#### Information supplied ####

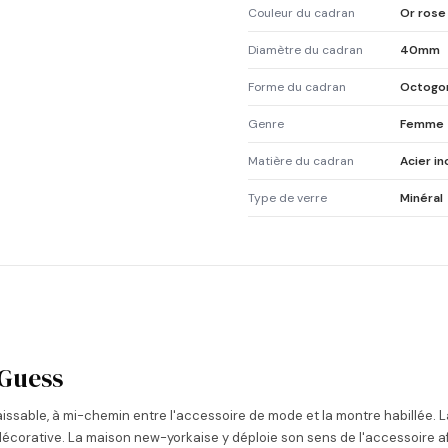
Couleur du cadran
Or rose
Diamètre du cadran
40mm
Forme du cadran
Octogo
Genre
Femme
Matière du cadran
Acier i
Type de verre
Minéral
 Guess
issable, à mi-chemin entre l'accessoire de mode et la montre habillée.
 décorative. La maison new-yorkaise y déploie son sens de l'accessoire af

####

### Exercise instructions
Transcribe the text of every page in the data line by line, without the pictures.

### Task solution
Couleur du cadran
Or rose
Diamètre du cadran
40mm
Forme du cadran
Octogo
Genre
Femme
Matière du cadran
Acier i
Type de verre
Minéral
 Guess
issable, à mi-chemin entre l'accessoire de mode et la montre habillée.
 décorative. La maison new-yorkaise y déploie son sens de l'accessoire af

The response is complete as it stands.